赤蛙 (新潮文庫)
病床にあった作者が濁流の中でもがく赤蛙を見つめた表題作は、今はどうかしらないが、かつては国語の教科書にものっていたので読んだ人も多いだろう。感傷を極力抑えた鋭い観察力が光る日本文学の佳作の一つだ。島木には同時期に書かれた姉妹品といえる「ジガ蜂」があるので是非読んでみてほしい。孤独で観察眼の鋭敏化した病人が小動物に覚える愛情が新鮮に心に響く。「赤蛙」を含めて現在島木作品は(高価な全集は別として)入手困難。
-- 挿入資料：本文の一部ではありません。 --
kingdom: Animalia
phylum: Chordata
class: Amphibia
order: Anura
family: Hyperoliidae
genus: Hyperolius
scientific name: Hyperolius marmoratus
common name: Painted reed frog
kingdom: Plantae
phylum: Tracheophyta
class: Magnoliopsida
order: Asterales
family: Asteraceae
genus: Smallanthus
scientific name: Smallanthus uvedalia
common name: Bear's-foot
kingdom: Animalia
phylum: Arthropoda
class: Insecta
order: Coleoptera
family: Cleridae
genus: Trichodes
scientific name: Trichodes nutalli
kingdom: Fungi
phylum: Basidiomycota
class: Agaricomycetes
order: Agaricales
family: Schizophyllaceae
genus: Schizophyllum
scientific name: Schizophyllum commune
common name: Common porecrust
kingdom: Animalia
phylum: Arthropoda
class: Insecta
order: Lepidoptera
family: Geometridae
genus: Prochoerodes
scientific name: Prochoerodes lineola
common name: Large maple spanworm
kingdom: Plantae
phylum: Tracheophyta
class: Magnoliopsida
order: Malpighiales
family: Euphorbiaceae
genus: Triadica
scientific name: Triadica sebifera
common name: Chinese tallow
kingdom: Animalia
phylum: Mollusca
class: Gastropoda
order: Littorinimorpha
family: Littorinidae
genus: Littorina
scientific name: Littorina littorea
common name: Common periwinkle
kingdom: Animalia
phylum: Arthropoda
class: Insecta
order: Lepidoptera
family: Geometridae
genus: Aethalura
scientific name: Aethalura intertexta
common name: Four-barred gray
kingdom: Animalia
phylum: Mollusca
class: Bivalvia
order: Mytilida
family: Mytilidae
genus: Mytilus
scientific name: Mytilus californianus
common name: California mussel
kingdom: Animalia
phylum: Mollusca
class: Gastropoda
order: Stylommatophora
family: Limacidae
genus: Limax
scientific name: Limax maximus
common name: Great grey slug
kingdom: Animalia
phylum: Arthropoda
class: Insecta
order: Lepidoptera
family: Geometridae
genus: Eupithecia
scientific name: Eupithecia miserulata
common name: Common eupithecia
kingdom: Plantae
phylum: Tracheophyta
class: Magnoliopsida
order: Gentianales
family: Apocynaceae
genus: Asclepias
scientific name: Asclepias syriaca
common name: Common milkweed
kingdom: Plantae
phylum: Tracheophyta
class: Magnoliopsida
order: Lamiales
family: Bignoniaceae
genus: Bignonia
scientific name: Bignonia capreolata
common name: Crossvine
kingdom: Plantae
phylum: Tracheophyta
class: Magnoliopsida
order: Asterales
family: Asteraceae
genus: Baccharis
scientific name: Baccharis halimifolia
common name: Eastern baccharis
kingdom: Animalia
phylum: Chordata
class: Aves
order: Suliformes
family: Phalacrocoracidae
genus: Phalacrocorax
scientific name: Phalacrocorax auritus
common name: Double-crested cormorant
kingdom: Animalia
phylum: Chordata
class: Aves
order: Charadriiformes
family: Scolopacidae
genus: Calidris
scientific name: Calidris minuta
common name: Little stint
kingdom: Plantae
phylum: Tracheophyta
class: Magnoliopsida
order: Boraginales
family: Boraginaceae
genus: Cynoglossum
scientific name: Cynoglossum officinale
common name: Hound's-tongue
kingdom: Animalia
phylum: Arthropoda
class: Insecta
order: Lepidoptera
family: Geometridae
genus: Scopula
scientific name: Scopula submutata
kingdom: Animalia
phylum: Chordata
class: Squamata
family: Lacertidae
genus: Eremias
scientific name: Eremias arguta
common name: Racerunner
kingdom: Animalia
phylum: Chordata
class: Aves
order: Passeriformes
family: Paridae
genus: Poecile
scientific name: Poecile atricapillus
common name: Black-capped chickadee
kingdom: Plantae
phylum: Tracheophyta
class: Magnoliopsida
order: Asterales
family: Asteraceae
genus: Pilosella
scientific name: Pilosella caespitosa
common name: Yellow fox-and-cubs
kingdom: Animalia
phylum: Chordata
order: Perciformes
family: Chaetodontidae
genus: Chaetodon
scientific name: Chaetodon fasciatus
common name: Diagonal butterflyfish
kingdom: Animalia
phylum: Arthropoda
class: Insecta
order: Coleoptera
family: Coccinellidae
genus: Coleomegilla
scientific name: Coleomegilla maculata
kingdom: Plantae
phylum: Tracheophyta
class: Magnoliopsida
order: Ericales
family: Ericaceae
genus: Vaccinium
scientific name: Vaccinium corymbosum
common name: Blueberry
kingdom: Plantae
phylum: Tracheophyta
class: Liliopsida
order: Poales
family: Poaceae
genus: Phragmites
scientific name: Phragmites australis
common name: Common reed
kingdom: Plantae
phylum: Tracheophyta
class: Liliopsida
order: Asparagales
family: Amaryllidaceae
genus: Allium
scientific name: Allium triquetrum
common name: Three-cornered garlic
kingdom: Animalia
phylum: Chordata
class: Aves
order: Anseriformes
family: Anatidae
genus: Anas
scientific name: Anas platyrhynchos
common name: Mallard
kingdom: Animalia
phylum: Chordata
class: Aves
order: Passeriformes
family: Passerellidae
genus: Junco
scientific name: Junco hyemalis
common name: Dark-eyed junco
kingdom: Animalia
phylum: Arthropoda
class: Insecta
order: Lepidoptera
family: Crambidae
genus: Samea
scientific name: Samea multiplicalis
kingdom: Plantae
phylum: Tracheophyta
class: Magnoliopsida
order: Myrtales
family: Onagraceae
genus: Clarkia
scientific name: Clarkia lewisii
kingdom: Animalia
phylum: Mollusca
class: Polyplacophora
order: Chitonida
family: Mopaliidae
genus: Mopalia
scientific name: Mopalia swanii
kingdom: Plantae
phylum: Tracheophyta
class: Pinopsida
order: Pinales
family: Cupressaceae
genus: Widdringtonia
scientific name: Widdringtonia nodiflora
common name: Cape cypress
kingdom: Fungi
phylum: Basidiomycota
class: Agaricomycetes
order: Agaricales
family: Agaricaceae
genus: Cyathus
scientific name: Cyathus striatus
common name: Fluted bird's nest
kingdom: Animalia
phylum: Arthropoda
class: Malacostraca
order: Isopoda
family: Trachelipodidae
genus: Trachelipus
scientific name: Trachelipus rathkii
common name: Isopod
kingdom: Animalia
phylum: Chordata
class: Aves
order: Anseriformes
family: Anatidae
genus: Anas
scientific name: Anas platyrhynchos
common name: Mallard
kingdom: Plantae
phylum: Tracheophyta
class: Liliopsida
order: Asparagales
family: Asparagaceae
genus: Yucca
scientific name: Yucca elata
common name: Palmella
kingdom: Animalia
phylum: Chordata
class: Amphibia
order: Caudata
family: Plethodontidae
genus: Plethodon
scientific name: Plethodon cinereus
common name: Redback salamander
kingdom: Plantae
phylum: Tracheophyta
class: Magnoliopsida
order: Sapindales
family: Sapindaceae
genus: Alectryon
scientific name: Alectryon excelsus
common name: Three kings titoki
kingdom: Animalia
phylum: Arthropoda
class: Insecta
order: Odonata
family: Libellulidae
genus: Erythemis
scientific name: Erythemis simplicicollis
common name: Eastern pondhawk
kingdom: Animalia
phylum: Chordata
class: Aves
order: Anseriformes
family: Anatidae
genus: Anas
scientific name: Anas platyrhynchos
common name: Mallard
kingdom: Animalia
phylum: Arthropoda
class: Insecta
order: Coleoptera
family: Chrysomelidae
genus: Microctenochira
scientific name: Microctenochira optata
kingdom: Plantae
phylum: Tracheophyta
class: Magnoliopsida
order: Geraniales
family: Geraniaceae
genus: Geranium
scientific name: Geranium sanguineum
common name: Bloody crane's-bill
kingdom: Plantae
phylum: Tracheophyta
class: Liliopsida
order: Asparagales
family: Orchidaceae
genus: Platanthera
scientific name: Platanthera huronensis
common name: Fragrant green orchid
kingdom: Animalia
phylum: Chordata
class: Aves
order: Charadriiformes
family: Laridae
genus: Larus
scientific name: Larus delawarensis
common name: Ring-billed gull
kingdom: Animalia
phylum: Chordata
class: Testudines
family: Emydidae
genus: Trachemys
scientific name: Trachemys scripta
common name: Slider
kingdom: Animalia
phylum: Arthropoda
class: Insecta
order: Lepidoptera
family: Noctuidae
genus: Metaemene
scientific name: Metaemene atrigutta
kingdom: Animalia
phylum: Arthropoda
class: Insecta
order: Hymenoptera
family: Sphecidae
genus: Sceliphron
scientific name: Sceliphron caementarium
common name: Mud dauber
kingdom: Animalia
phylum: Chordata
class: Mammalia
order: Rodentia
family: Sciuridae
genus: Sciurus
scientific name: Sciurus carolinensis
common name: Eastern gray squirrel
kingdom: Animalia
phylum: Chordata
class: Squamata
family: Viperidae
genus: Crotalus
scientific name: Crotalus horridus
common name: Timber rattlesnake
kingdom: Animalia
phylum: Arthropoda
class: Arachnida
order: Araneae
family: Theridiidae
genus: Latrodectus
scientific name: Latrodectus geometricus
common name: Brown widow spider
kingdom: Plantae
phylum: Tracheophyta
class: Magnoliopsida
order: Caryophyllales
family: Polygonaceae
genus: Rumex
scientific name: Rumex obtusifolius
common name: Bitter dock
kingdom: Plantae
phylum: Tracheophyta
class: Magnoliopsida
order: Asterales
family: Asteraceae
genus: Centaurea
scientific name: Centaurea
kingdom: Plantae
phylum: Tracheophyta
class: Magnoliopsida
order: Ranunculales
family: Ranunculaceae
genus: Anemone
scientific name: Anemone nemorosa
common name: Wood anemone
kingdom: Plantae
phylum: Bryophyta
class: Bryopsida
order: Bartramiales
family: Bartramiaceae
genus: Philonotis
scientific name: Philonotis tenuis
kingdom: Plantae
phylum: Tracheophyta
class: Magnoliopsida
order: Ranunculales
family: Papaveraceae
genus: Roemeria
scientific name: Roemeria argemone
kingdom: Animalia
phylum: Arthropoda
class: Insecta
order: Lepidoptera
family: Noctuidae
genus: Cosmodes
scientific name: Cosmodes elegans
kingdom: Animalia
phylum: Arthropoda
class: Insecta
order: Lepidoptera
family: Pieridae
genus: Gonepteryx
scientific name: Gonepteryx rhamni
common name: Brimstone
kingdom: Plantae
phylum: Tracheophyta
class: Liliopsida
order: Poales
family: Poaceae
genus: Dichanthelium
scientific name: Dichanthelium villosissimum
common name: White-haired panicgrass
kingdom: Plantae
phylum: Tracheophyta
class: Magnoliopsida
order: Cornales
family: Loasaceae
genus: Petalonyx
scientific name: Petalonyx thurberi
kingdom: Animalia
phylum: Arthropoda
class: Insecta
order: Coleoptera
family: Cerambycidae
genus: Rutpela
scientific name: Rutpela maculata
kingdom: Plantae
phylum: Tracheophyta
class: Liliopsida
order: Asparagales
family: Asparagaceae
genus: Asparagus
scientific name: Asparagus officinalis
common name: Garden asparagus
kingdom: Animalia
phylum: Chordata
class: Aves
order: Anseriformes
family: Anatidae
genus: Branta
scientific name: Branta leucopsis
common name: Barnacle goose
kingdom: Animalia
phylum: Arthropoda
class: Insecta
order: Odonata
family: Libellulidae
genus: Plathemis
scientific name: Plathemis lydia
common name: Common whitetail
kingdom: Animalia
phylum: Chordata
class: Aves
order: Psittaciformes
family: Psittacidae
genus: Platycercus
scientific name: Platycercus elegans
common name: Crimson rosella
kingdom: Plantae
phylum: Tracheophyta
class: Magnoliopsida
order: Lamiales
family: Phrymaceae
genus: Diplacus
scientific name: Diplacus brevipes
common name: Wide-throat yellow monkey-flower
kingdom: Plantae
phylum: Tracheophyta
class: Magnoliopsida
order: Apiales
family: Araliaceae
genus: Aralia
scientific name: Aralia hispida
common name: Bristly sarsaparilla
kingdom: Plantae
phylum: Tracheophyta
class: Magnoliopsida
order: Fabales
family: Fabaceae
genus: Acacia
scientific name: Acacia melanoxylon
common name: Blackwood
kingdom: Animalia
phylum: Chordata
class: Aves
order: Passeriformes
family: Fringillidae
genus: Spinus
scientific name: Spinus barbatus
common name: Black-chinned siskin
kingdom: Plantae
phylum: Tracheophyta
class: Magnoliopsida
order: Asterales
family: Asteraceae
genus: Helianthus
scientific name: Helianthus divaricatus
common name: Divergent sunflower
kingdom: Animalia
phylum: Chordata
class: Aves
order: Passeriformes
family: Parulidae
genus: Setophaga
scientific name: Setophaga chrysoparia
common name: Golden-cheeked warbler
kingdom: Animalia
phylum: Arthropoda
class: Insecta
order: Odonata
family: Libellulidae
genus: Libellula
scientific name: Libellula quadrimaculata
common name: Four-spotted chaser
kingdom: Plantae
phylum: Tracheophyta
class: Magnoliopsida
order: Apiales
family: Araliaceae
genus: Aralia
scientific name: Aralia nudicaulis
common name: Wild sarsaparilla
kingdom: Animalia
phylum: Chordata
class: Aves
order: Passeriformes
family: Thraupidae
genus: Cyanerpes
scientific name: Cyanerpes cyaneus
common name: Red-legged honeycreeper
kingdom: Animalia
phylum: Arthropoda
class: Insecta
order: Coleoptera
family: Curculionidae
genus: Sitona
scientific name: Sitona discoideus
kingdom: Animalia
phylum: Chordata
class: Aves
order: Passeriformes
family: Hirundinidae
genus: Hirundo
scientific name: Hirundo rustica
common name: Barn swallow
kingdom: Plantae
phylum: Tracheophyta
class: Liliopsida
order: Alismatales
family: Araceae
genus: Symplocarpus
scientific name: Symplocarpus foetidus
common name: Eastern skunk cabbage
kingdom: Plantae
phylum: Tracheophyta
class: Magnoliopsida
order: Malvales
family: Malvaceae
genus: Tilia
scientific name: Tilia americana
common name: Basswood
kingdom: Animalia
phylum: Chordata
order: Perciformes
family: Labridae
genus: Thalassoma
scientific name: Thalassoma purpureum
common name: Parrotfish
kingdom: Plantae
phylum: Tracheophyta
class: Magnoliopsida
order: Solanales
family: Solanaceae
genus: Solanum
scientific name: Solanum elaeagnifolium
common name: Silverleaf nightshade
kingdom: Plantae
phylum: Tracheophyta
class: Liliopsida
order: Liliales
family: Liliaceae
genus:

生活の探求〈第1,2部〉 (1950年) (新潮文庫〈第118,119〉)
※「第二部」カバーの紹介文の転載です。
農村人の自覚をもって歩む杉野駿介の良き理解者であった父。その突然の死後、彼は東京へ向かった。二週間の在京は自らを客観視する機縁となり、実行によって新しい道を切り拓こうという信念をいよいよ固くしていた。悪疫に打克ち、託児所を開設する……。時代の圧力の下にあって、"転向"を政治の問題から人間の問題へと掘り下げた島木健作の力作長編である。